Prix littéraires

Prix littéraires

Voilà, nous en avons à peu près fait le tour. Depuis le 21 septembre, Livres-Hebdo a dénombré pas moins de 107 prix littéraires attribués. Tout cela pour quelques 570 sorties de roman… De quoi relativiser l’intérêt de ces jolies petites bandes rouges qui viennent ceinturer les romans de l’automne – valorisant si joliment vos cadeaux de Noël.

Eh oui, car une étude à peu près sérieuse publiée ces jours-ci révèle –ô surprise- que le livre est cette année le cadeau préféré des Français. Sans qu’il soit bien clair s’il s’agit des Français qui donnent ou qui reçoivent… L’année dernière le livre émargeait encore au dixième rang.

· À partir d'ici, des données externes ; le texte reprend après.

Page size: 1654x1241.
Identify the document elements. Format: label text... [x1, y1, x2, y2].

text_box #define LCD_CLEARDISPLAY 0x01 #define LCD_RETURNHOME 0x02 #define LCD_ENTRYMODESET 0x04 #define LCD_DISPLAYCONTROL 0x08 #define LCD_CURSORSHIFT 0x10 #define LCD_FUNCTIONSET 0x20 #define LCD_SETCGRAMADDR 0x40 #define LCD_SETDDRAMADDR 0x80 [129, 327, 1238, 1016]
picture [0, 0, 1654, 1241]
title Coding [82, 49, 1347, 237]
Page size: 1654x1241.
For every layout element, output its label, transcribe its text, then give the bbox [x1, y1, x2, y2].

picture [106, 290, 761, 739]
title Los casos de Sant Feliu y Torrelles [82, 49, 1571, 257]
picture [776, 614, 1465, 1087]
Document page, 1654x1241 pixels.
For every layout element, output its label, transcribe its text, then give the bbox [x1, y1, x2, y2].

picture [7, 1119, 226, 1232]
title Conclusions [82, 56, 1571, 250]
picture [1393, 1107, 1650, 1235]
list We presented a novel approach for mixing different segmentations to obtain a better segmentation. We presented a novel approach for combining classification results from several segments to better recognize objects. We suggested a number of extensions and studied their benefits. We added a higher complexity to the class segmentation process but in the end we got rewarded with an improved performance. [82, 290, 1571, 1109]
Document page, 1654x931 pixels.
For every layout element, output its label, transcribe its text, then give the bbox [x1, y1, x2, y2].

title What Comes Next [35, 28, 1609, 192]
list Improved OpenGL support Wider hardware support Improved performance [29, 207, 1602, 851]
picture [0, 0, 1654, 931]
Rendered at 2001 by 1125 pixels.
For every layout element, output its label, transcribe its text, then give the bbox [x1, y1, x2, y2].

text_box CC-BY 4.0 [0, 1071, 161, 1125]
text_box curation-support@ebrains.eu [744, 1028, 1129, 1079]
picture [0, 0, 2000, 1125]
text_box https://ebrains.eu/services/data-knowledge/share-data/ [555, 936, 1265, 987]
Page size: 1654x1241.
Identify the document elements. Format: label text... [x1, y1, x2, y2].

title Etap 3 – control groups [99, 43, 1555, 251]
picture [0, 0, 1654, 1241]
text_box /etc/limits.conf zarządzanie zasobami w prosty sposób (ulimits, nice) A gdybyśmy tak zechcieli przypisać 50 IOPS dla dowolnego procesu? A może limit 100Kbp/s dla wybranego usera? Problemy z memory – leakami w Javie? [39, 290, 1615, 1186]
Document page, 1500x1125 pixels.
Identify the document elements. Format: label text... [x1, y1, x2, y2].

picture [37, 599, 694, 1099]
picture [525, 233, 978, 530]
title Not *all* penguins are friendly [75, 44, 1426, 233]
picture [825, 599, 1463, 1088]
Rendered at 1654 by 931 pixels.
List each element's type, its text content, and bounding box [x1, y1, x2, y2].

Il y a là comme un air du temps puisque depuis quelques semaines une des librairies indépendantes de Nice (Quartier Latin pour ne pas la citer) vous propose, sur le mode des listes de mariage, de déposer votre liste de vœux sur internet ou dans le magasin afin que vos proches et amis puissent être sûrs de vous offrir le livre qui vous plaira. Manière subtile et créative de ramener l’achat du livre là où il devrait rester : à la librairie.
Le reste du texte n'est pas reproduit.